Finalement, rien, pas même l’intellectualisation chronique, ne devrait déranger le déversement mélomane et émotionnel à tombeau ouvert de ces six séquences fleuves. Et ce malgré les légitimes tentations d’alterner entre les deux côtés du rideau, passer du spectateur au rang d’acteur en attendant du miroir qu’il se déforme en fonction de comment nous le regardons ou l’écoutons.
Si l’album est doté d’un tel mix qu’il donne parfois l’impression d’avoir été capturé en live, Présence Acousmatique est bel et bien une perle de studio jouée par des musiciens concertistes confirmés. Marsen Jules, armé de son laptop, lance avec parcimonie des tapisseries sonores pour laisser libre court aux dialogues entre le piano et le violon. Ce qui a pour effet de dégager une fluidité déconcertante, une complémentarité évidente ou chaque élément est le miroir de tous les autres. Le tintinnabuli et les jeux de verre en introduction d’ Oeillet Parfait/Oeillet Sauvage, plantent le décor et installent l’illusion (c’est le seul morceau digne de l’appellation acousmatique pure et dure, à l’exception de la savante manipulation d’objets sur Maison en vitre). Sur les sublimes Histoire de la Nuit et Eclipse, le sax de Döring ajoute ce troublant sentiment de chaleur et de gravité. Jules y intègre des batteries splendides, naturelles ou balayées, pour encore mieux suspendre le défilé de sons et d’images. Excalibur, ses intriguants larsens de violons visiteurs du soir et ses amplitudes de tonalités pianistiques se trouvent une complémentarité certaine avec les silences épidermiques de Maison en vitre, titre où Marsen Jules est tel le gros Alfred, réparant une pendule à l’aide d’un mécanisme percussif glitché pour à nouveau, modifier la perception du temps et de l’espace en mouvement. Juste brillant. Le titre final Les trains sortent de la gare est aussi déchirant qu’un soir de retour en solitaire, dans une ville qu’on a que trop connu, qui nous prend un petit bout de nous à chaque fois qu’on la retrouve pour mieux la fuir ensuite. C’est aussi le titre qui s’autorise le plus de liberté, celui qui naît dans un cabaret enfumé où le jazz serait enfin libre, celui qui meurt dans les salons de cuir feutrés où la nouvelle musique classique à tant à apprendre des autres.

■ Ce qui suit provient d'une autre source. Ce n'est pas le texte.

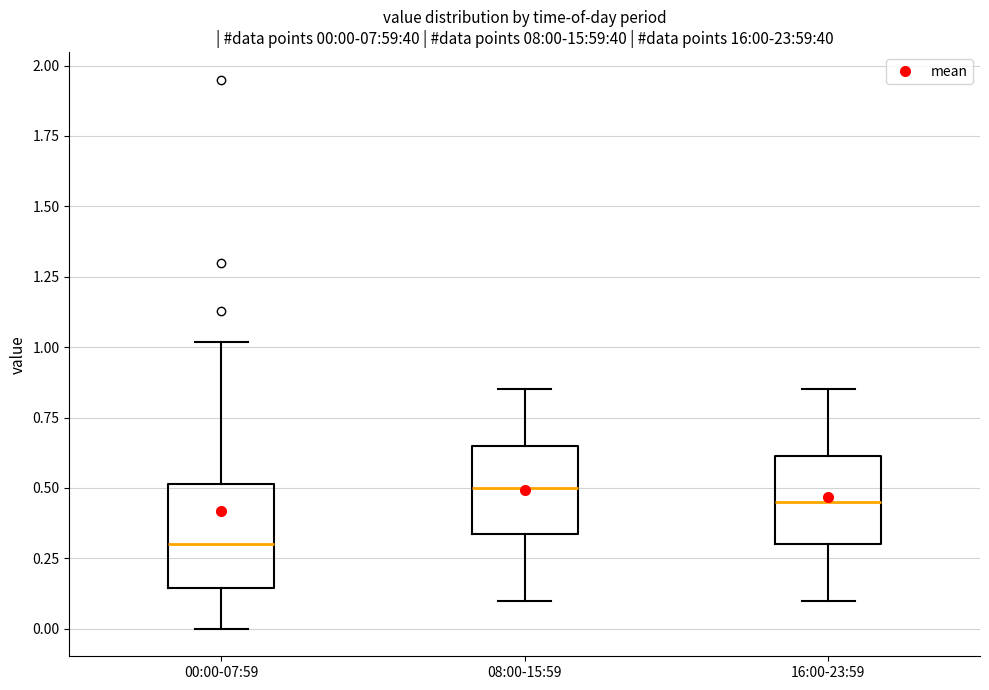

Which box is the tallest, from its lower edge to its upper edge?

00:00-07:59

Présence Acousmatique pourra, en fonction de l’éducation de ses auditeurs, trouver sa source dans des genres qu’il ne faudra pas minorer. Nul enfermement ne lui enlèvera cependant le titre d’une des oeuvres majeures de cette année. A écouter de nuit, sur une installation de qualité (le casque fermé est banni pour ce genre d’oeuvre, où tout doit exploser et résonner dans l’espace).